Widespread wildfires were also seen in South Korea, Europe, and Canada last year, burning through 250,000, 2.5 million, and 22 million acres, respectively. South Korea’s wildfire last year was the deadliest to date, killing 32 people. Meanwhile, in Europe, heat and drought led to fires that killed at least 28 people and displaced over 120,000 across the Mediterranean, according to recent studies. The full extent of the economic damage in these regions is still unknown.

The location of these fires contributed to the high cost of the damage, as several occurred in densely populated, highly developed areas worldwide. Moreover, the estimated financial losses do not include indirect losses, such as missed workdays, business closures, and increased pressure on health care systems. In addition, the total cost is unclear, as insurers rarely share actual loss figures.

Matthew Jones, a physical geographer at the University of East Anglia who led the June study, said, “Not all fires are equal.” Jones believes that the devastating costs of the 2025 wildfires are unsurprising. He explained, “It feels like this should be shocking, but the way things have trended, this is totally in line with recent fire activity,” adding that it may even be emblematic of the new normal for fire. This should give us all major cause for concern.

The main concerns around wildfires have shifted in recent years as the blazes have adapted. The area burned has been shrinking. This is partially due to the agricultural expansion in Africa’s savannas, which have historically been prone to fire. Previously, researchers and risk management experts were mainly concerned about the size of the fire.

However, over the last decade, wildfires have increasingly occurred in dense urban areas with expensive structures.

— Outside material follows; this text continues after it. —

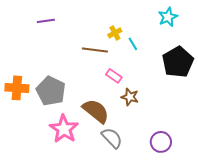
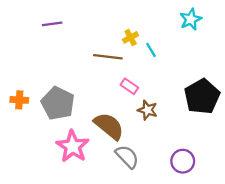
black pentagon: (178, 62) -> (202, 96), moved
orange cross: (17, 88) -> (19, 100), size x0.7

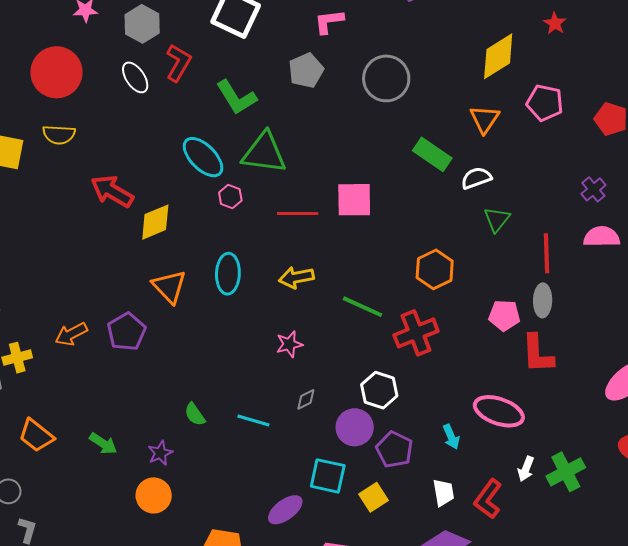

This means the blazes can be more devastating to human life and lead to greater financial losses. In addition, as opposed to vegetation providing fuel for the fires, houses that are tightly packed together cause these fires to burn hot and fast, a deadly combination. These fires are also extremely difficult to extinguish.

This has forced scientists to consider not just the size of the fire as a risk factor, but the intensity of the blaze, how it spreads, and the direct and indirect costs to society. Tracking that information helps provide a clearer picture of fire risk and how it is evolving.

For 2026, key environmental indicators, such as high spring temperatures and widespread drought, are giving experts cause for concern in the lead-up to wildfire season. In May in the United States, the National Interagency Fire Centre reported that 2.4 million acres had burned in wildfires for which it had created incident reports, almost double the 10-year average for the first five months of the year. Understanding wildfire trends and improving preparedness will be key to tackling blazes moving forward, given their unpredictable nature.